Courir la bête noble, le cerf de préférence, le servir après une intense
chevauchée à travers bois, me procurait une trouble volupté qui, plus tard,
égalait celle de l’amour.
    Aujourd’hui encore,
malgré l’âge et une santé précaire, je consacre à la chasse une bonne part de
mon temps libre, et j’en éprouve le même plaisir, d’autant que la forêt
Charbonnière et celle d’Ardenne sont à peu de distance d’Aix. Quels que soient
le temps et la saison, j’y passe des journées entières.
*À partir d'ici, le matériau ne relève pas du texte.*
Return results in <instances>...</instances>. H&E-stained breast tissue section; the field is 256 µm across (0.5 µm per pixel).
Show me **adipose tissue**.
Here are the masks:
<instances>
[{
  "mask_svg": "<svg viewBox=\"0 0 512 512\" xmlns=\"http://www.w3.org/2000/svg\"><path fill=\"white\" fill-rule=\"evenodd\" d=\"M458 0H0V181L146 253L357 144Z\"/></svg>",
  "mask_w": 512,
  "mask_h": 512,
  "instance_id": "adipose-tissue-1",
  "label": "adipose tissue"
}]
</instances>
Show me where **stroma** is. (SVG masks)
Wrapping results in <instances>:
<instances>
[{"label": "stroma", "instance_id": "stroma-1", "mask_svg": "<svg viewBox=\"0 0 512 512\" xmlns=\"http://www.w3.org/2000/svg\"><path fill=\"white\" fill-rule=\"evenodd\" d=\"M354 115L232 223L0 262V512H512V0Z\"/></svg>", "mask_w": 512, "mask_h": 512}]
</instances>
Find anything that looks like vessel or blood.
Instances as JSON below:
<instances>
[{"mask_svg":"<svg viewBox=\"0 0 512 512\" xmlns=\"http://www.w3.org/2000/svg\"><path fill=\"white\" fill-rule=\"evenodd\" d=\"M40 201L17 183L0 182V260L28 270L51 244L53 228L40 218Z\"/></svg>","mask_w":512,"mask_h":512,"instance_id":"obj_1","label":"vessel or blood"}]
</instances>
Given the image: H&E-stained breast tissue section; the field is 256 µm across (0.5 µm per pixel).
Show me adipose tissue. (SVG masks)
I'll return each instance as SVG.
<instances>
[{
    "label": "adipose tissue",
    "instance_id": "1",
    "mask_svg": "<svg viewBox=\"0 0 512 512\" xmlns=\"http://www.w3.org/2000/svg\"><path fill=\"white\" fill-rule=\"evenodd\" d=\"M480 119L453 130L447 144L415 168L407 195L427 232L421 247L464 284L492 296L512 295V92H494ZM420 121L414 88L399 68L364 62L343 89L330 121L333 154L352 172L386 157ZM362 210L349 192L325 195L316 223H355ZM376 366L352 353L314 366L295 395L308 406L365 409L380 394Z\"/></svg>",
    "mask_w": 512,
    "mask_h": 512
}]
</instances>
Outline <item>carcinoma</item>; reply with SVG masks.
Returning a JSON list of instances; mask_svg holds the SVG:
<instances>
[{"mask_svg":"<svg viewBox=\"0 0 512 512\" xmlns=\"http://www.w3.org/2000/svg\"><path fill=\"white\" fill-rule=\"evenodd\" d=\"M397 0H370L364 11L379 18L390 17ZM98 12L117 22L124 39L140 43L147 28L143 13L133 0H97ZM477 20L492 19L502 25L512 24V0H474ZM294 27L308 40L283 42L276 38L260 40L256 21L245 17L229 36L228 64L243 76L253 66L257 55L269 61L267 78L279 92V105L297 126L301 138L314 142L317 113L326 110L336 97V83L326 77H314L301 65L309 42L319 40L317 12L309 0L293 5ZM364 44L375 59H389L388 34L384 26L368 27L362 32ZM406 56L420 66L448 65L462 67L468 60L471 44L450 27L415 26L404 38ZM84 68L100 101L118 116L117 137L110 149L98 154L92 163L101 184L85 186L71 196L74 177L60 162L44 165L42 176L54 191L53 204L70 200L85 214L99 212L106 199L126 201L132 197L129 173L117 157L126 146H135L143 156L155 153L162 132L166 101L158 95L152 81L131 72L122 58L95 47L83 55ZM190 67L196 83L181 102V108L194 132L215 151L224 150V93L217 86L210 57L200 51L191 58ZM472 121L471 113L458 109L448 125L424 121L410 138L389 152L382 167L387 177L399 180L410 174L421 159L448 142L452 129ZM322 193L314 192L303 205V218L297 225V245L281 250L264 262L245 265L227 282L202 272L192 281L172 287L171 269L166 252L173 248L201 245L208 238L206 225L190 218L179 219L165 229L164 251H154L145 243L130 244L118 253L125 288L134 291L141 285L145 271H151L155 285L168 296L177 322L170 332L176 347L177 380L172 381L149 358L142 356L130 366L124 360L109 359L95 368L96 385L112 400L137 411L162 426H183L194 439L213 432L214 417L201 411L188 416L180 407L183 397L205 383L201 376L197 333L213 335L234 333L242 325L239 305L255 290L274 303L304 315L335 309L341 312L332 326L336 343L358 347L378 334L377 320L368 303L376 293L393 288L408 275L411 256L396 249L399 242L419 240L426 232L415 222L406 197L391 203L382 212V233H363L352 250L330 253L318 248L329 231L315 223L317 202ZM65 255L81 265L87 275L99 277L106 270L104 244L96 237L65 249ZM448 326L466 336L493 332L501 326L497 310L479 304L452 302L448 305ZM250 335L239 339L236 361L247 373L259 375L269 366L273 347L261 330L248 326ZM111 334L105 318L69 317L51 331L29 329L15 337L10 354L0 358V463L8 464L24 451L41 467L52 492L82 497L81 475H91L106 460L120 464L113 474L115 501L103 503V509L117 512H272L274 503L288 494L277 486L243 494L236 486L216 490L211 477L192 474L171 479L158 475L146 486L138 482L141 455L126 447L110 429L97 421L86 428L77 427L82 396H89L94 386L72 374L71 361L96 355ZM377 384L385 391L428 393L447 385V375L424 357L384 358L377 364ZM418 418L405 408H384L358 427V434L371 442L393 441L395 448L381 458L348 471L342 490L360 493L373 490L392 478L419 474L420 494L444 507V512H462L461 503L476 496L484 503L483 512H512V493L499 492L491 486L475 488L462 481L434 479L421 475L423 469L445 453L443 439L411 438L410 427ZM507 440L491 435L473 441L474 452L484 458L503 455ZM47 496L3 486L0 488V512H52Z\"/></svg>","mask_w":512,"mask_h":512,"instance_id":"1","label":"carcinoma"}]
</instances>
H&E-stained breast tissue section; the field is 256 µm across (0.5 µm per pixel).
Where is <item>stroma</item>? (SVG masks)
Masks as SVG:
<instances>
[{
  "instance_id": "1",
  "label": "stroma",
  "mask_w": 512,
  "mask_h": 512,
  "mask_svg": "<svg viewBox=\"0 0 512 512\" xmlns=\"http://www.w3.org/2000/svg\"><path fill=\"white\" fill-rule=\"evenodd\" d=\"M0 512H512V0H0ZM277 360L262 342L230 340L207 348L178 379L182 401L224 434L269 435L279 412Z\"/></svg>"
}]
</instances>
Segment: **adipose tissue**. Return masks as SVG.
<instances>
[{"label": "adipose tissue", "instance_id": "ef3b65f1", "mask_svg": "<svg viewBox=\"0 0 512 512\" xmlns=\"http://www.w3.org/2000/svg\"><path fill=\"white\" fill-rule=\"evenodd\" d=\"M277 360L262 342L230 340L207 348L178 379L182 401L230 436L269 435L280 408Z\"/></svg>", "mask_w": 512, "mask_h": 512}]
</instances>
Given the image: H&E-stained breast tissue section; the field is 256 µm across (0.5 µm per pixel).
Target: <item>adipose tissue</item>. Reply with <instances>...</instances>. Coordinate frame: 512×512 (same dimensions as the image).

J’ai failli renoncer à
ce plaisir, il y a peu, à la suite d’une chute de cheval qui m’a meurtri les
reins. Sévère avertissement du destin… Un jour viendra, sans tarder, où je
devrai y renoncer.
    L’image concrète que
je garde de mon père ne correspond pas, Dieu merci, à celles qu’a forgée la
légende, qui en a fait une sorte de nabot aussi large d’épaules que de taille.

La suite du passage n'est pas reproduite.